Text passage -
From your location in Florida, your programming from 61.5 and 129 is mirrored. HD from either satellite. In your case HD can be pulled from 61.5. You won't need the LNB pointing to 129.

Dish doesn't have Orlando HD locals yet, so the SD locals would still come from 119/110. If they added them in the future, they would most likely come from 118.7. 
The German would come from 118.7. 
Italian (RAI) comes over 119 as well as 61.5. 
Polish pragramming from 61.5. You don't need the Dish 1000+.

Ask for the upgrade from your current Dish 1000 (119, 110,129) & Dish 300 (61.5), 
to a Dish 500+ (119/110/118.7) and your current Dish 300 (61.5). 
Those four satellite positions would tie into a DPP44 switch and give you locals (119/110), HD (61.5), 
German (118.7), Italian (61.5) and Polish (61.5)

Again, you don't need the Dish 1000+ because it only adds the 129 satellite to the mix. Any of your programming from that satellite can be received from 61.5. :icon_cool


----------



## BobaBird (Mar 31, 2002)

German coming from 118.75 means there will be a Plus dish. Since 129 isn't needed, that LNB is left off and it's called a Dish 500+ instead of 1000+.


----------



## ebaltz (Nov 23, 2004)

The Dish website now says that the German language package channels are on 121 and 61.5, when you attempt to add it to your programming, however the information pages about internationals still show also 118, and the master list still says so too. Are they not also available on 118?


----------



## Jim5506 (Jun 7, 2004)

Tasks and exercises -
**a)** In the satellite dish thread, which switch would the four satellite positions tie into?
**b)** Rewrite the satellite dish thread from "Dish doesn't have" up to and including "would come from 118.7.", putting "stations" in place of "locals".
**c)** Carry the satellite dish thread on from the point where it stops.

Material supplied -
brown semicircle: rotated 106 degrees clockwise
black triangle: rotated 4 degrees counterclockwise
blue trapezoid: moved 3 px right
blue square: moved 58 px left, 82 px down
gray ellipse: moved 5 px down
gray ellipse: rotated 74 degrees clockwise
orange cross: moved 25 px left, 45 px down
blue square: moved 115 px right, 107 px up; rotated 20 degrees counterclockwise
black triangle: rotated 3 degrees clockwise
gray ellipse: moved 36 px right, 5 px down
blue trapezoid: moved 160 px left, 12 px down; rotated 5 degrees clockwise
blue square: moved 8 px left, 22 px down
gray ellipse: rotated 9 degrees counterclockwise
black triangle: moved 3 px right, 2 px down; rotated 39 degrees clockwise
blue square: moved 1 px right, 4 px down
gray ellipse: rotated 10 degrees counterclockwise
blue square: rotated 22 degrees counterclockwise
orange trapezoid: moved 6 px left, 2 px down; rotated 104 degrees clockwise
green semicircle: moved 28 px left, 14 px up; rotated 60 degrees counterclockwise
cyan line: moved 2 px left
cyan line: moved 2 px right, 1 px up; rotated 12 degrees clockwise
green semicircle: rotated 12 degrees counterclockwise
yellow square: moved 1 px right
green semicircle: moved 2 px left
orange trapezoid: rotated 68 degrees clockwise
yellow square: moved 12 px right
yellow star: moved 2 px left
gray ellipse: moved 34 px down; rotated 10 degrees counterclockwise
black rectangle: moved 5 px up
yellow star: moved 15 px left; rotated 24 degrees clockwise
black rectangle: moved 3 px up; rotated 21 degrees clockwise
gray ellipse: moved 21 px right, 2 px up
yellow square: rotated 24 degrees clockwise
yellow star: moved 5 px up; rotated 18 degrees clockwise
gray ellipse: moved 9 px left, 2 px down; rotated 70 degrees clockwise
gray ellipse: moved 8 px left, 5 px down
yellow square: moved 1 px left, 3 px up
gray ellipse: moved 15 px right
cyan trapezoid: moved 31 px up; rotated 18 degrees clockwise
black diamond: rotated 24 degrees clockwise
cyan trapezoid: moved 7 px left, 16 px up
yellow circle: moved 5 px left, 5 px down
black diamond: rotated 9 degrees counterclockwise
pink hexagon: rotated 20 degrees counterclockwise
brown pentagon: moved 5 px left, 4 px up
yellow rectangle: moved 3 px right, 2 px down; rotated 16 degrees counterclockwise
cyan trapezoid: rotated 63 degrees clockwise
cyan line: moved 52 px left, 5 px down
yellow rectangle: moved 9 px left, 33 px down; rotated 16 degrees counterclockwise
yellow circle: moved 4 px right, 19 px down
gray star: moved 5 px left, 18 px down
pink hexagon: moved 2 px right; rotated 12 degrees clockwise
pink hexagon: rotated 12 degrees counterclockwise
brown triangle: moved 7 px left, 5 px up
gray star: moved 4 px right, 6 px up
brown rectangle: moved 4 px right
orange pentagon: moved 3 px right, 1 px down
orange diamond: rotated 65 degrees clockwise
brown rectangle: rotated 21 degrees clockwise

Responses to the exercise -
**a)** A DPP44 switch.

**b)**
Dish doesn't have Orlando HD stations yet, so the SD stations would still come from 119/110. If they added them in the future, they would most likely come from 118.7. 
The German would come from 118.7.

**c)**
Dish is moving ALL internationals to 118 to clear tp's on 61.5, 148, etc. for HD channels. There is an on going program to re-point 105 and 121 and other international dishes to 118.75.

I would not be surprised if the Dish website were behind in its information.


----------



## ebaltz (Nov 23, 2004)

Jim5506 said:


> Dish is moving ALL internationals to 118 to clear tp's on 61.5, 148, etc. for HD channels. There is an on going program to re-point 105 and 121 and other international dishes to 118.75.
> 
> I would not be surprised if the Dish website were behind in its information.


Yeah I am still trying to get someone at Dish to hook me up with the German language package and no one seems to be able to accomplish anything. The right hand doesn't know what the left hand is doing. The people on this board know twice what anyone who actually works for Dish knows.


----------



## euro_boy (Jun 20, 2005)

jarvantgroup said:


> From your location in Florida, your programming from 61.5 and 129 is mirrored. HD from either satellite. In your case HD can be pulled from 61.5. You won't need the LNB pointing to 129.
> 
> Dish doesn't have Orlando HD locals yet, so the SD locals would still come from 119/110. If they added them in the future, they would most likely come from 118.7.
> The German would come from 118.7.
> ...


Thanks for the response.
I will try to upgrade to Dish 500+ and along with with dish pointed at 61.5 and SW44Pro it should resolve my requirements.


----------



## BobaBird (Mar 31, 2002)

"Those four satellite positions would tie into a *DPP44* switch..."
"SW" switches are legacy, you don't want an SW44.


----------



## jack2005_23 (Sep 23, 2007)

Hi all
I have super dish & right now I have sat 110,119, & 121 how can get 118.7 using the same dish.........is this possibile any how...or do I need new dish...plz let me know......thanks


----------



## Jim5506 (Jun 7, 2004)

jack2005_23 said:


> Hi all
> I have super dish & right now I have sat 110,119, & 121 how can get 118.7 using the same dish.........is this possibile any how...or do I need new dish...plz let me know......thanks


Dish has a re-point kit.


----------



## jack2005_23 (Sep 23, 2007)

can you plzz explain little more......thank jim


----------



## ebaltz (Nov 23, 2004)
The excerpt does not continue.